## Your task
Quote word for word from the line holding "1: (473, 298)" to the last line below, including both, and omit any pictures.

## Data records
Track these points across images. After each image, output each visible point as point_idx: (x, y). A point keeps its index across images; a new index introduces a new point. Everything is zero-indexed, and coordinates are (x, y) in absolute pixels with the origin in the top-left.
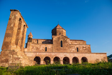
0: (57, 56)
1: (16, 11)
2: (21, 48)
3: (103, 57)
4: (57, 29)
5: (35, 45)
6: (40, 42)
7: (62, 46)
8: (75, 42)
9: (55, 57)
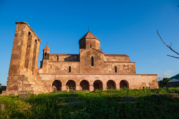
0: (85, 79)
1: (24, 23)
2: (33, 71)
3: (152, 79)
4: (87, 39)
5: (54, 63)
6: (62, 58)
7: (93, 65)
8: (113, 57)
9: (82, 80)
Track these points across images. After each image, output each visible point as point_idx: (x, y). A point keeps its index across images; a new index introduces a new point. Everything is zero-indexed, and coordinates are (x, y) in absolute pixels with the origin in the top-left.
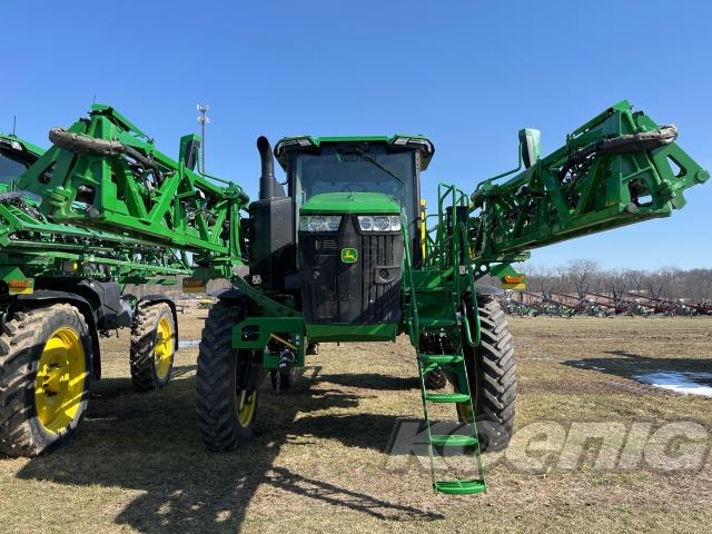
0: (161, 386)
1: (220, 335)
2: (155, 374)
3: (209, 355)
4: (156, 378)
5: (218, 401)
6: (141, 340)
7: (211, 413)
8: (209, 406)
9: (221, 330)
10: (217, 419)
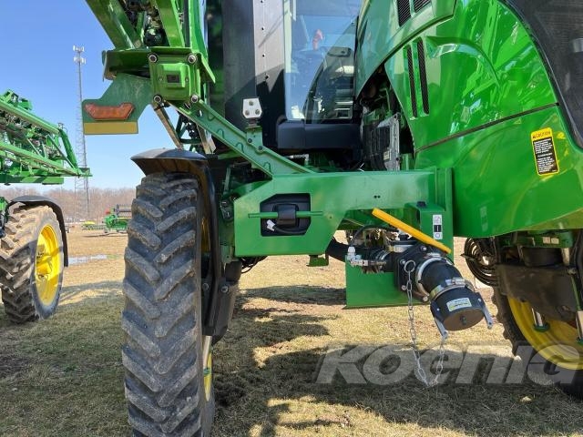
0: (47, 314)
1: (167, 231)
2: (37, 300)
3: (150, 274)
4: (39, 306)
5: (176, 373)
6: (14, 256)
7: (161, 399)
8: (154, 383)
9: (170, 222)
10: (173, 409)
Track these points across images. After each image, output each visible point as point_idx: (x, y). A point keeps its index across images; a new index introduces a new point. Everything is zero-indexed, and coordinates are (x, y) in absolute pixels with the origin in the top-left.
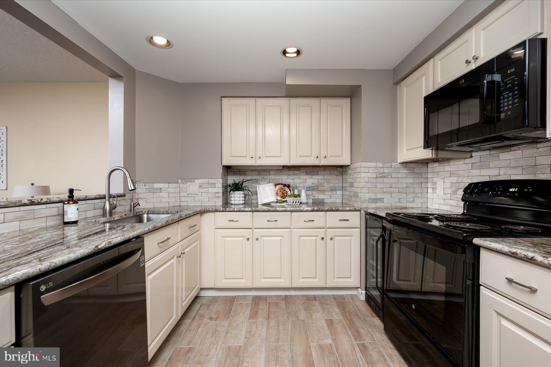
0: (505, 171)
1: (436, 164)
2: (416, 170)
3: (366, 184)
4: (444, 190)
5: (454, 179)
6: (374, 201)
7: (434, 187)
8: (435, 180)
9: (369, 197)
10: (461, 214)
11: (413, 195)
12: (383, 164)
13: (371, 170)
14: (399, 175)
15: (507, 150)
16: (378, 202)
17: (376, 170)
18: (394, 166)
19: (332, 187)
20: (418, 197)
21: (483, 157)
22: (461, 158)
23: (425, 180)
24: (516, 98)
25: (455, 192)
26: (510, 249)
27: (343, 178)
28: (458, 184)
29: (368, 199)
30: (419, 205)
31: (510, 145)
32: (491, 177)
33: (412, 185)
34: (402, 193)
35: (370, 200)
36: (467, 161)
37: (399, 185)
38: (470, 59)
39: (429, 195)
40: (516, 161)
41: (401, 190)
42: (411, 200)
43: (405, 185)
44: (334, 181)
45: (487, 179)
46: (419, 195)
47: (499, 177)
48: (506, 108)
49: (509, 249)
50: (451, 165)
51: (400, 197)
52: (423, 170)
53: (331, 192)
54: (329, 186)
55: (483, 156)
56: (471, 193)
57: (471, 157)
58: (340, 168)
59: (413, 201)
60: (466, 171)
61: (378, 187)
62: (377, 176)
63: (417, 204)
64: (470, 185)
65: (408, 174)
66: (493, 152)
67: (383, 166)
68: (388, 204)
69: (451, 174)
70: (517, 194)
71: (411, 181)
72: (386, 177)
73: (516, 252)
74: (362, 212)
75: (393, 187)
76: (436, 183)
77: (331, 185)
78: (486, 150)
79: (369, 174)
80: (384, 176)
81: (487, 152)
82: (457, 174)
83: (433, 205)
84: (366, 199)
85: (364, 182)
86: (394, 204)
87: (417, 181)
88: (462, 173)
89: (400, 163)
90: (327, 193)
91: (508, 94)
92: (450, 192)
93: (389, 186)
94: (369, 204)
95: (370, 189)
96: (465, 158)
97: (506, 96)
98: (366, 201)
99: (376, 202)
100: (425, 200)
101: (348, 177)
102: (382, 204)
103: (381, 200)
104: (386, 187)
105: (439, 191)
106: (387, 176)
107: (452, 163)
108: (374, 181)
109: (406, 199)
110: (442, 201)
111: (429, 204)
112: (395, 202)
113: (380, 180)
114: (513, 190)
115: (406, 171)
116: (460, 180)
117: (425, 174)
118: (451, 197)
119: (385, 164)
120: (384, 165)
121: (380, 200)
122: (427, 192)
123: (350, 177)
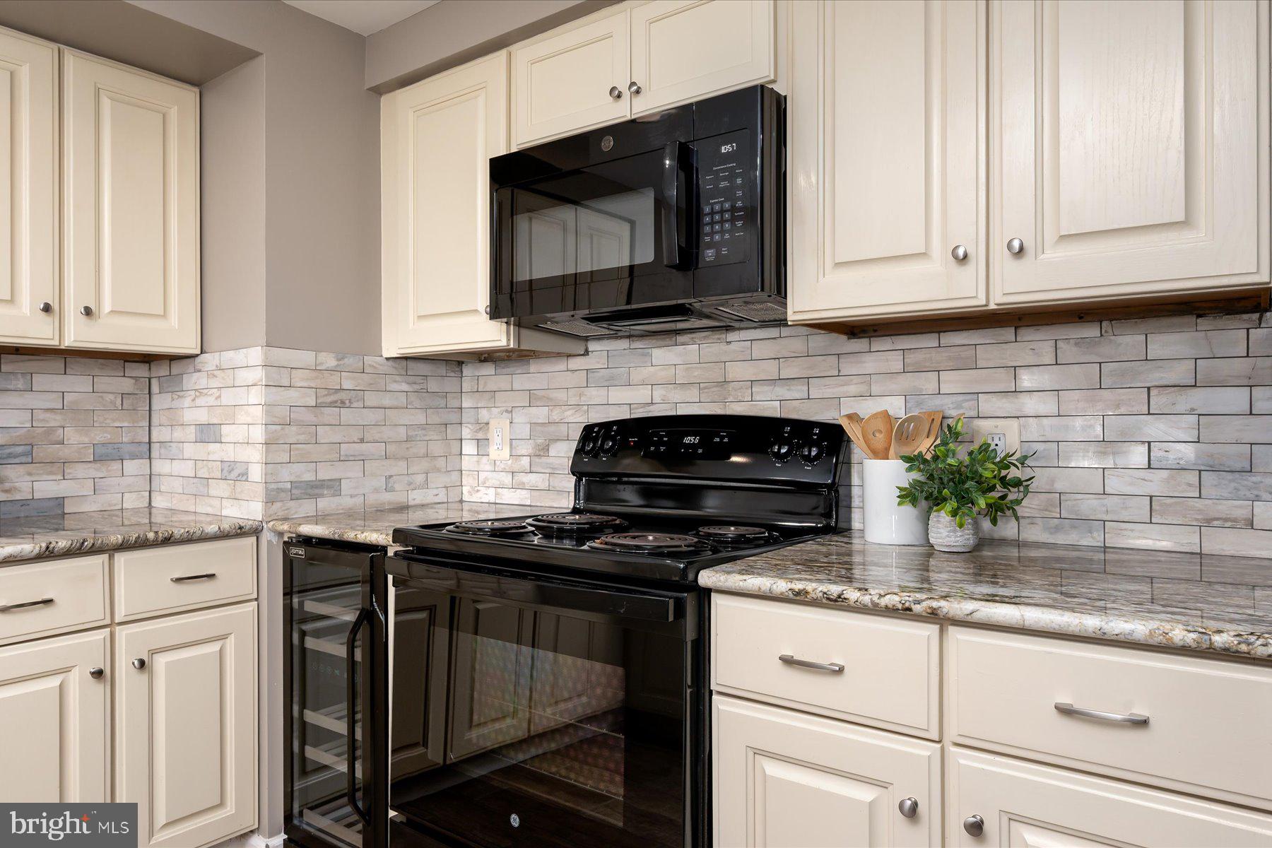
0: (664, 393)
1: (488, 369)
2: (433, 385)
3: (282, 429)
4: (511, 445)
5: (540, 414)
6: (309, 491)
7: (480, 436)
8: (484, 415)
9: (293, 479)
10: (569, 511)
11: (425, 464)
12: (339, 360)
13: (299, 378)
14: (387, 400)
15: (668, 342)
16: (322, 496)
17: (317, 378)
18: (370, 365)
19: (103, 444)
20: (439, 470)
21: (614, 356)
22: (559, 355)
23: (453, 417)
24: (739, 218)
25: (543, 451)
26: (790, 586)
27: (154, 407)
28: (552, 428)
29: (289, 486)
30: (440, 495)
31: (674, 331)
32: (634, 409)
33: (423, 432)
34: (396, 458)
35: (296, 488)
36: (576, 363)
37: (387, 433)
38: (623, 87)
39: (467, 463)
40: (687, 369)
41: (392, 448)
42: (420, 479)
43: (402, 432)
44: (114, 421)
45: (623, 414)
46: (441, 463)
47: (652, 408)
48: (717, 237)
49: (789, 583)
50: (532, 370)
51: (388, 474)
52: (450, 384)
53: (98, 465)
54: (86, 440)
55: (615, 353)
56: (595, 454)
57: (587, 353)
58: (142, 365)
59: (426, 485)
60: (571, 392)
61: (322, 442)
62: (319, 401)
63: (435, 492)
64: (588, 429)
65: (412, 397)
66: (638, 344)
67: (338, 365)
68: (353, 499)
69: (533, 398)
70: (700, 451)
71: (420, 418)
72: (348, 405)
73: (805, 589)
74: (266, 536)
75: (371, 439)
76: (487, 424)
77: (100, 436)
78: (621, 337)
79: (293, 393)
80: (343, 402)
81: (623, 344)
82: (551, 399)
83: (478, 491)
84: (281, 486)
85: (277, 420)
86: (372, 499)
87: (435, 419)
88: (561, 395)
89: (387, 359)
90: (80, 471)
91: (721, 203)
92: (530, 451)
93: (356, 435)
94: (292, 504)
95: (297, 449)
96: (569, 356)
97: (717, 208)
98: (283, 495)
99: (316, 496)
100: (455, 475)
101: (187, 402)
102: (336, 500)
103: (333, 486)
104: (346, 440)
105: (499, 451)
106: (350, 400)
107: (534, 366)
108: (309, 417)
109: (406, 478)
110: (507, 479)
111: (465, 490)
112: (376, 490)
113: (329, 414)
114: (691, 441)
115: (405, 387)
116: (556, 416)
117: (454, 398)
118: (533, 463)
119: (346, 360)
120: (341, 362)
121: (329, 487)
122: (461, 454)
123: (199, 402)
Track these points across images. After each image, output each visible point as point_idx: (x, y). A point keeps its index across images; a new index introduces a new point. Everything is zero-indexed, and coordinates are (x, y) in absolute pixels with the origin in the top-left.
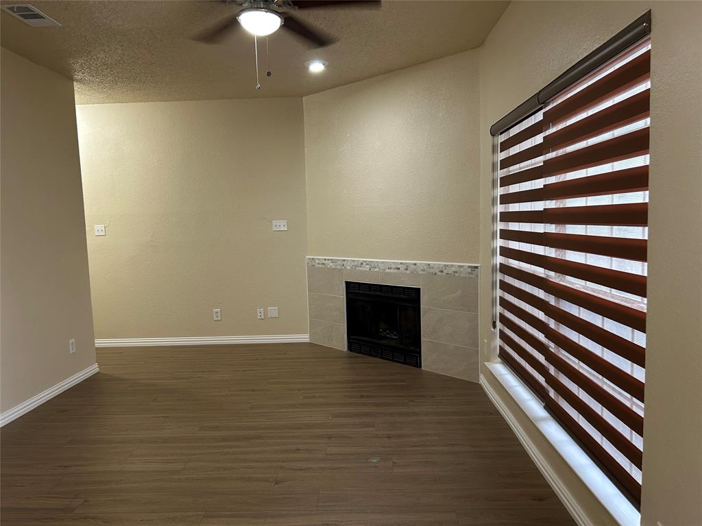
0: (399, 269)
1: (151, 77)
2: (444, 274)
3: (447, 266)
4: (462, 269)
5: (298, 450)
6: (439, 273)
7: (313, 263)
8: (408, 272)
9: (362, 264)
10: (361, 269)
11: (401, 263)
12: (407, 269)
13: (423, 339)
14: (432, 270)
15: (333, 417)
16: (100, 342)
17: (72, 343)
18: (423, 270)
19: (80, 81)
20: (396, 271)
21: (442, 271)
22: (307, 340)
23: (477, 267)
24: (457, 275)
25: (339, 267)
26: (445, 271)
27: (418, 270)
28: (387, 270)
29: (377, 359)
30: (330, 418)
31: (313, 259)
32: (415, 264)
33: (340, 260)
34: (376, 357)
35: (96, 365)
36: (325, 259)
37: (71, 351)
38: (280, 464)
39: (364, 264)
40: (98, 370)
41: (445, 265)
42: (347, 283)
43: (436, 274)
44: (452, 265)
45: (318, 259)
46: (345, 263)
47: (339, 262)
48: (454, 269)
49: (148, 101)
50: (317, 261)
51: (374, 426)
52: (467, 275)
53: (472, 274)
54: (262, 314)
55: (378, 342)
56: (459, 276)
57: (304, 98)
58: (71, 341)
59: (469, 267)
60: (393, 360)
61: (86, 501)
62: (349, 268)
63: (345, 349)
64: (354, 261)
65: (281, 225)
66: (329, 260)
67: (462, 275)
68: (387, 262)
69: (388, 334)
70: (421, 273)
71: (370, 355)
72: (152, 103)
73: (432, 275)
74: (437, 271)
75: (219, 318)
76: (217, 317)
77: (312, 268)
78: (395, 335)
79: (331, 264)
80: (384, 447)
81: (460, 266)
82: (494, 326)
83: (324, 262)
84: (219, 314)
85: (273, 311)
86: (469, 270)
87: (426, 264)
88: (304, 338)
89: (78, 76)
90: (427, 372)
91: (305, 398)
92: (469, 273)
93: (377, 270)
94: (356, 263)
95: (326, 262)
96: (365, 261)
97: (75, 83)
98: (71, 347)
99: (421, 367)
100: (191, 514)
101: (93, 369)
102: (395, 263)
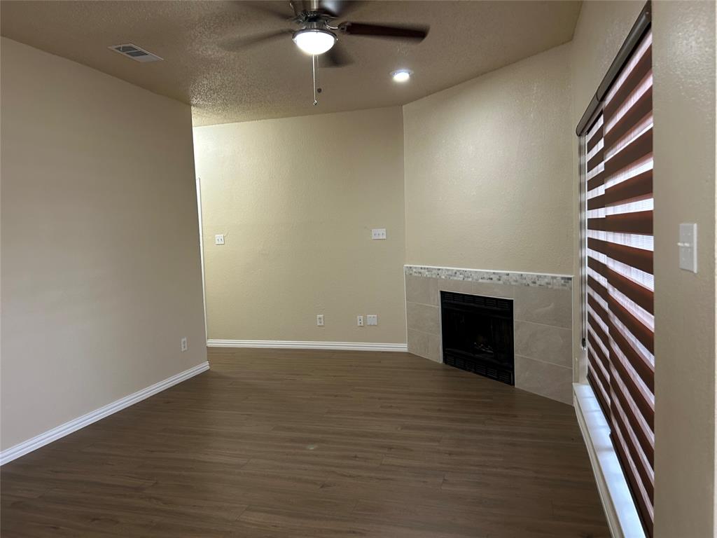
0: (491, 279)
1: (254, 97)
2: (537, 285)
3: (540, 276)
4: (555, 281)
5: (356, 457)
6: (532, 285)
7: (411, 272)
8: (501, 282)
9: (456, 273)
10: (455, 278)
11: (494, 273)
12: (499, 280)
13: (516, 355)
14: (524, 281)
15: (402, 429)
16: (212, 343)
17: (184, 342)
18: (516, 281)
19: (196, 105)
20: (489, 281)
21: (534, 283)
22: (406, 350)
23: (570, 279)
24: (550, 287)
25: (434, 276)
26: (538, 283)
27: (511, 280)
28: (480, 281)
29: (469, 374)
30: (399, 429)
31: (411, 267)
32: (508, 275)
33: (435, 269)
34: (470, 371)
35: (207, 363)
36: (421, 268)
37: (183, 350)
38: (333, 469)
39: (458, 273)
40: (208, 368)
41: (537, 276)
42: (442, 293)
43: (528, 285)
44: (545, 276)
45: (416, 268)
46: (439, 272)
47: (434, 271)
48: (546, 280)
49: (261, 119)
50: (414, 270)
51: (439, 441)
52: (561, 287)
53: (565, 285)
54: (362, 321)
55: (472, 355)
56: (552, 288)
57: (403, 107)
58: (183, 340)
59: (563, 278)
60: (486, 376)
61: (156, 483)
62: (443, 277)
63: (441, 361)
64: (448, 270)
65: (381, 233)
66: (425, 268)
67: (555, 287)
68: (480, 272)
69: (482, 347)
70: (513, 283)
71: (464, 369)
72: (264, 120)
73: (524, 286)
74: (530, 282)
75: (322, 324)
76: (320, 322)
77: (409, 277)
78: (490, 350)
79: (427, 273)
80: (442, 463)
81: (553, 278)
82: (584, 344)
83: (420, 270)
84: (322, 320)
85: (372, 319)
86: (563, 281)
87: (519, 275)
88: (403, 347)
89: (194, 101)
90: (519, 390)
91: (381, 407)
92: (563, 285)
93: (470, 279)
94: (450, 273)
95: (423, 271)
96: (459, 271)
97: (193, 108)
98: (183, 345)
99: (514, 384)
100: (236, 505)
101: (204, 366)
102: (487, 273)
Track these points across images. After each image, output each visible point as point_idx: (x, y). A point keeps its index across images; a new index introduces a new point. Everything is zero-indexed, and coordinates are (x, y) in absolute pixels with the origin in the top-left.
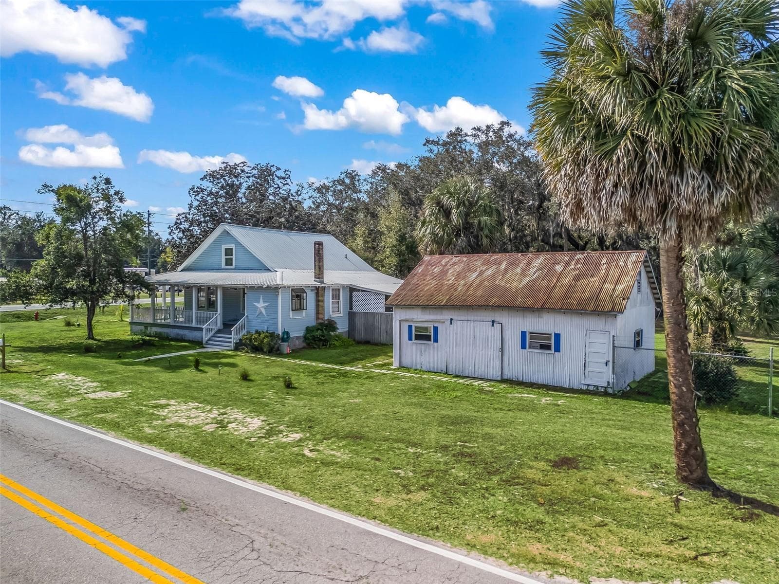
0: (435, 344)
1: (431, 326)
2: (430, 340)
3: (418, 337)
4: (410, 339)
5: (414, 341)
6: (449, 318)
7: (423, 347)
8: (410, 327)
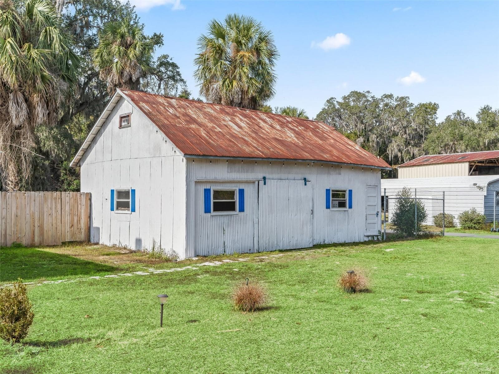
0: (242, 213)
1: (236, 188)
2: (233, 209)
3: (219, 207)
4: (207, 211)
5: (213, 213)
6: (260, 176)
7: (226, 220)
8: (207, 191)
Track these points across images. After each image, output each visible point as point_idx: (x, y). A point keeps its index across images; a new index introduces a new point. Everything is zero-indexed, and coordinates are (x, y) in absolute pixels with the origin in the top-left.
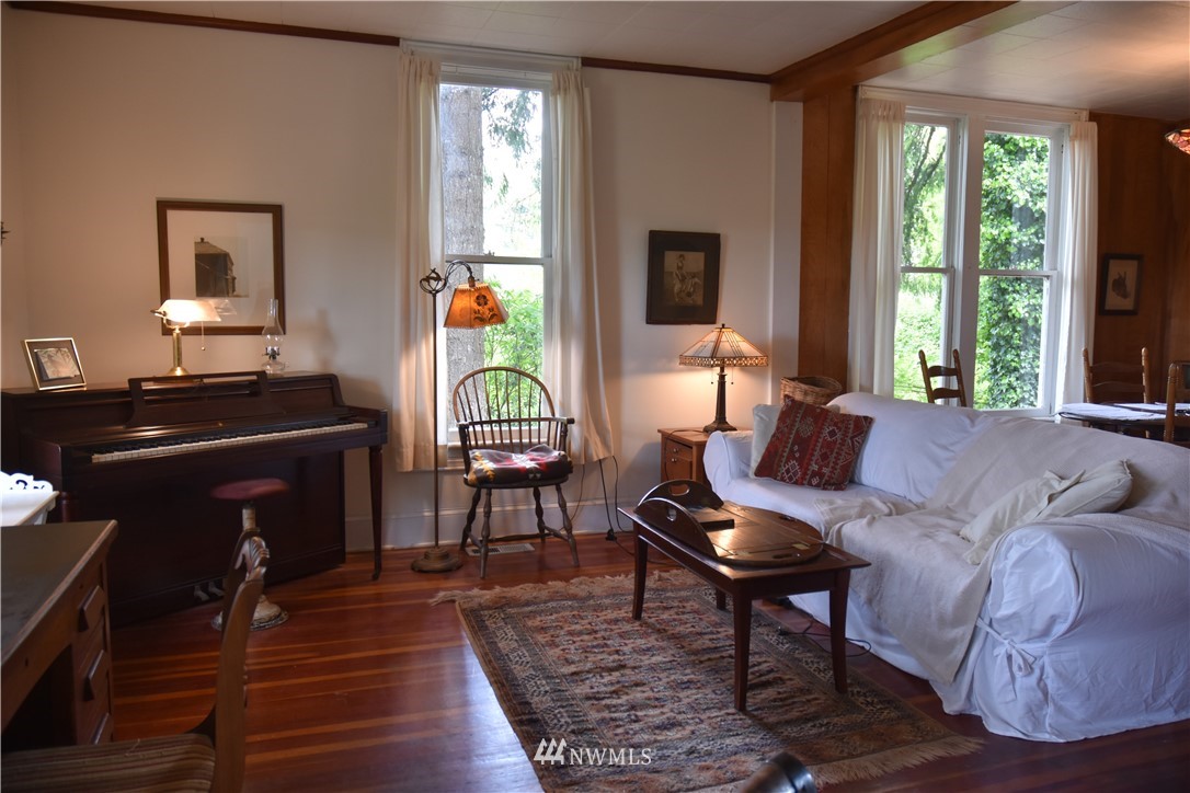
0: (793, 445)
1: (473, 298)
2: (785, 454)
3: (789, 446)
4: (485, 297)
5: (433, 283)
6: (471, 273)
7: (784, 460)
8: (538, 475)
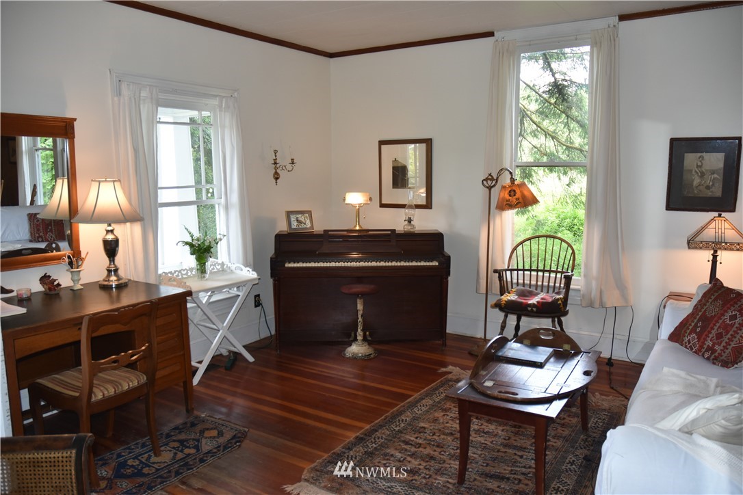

## Worked solution
1: (473, 298)
2: (785, 454)
3: (789, 446)
4: (485, 297)
5: (433, 283)
6: (471, 273)
7: (784, 460)
8: (538, 475)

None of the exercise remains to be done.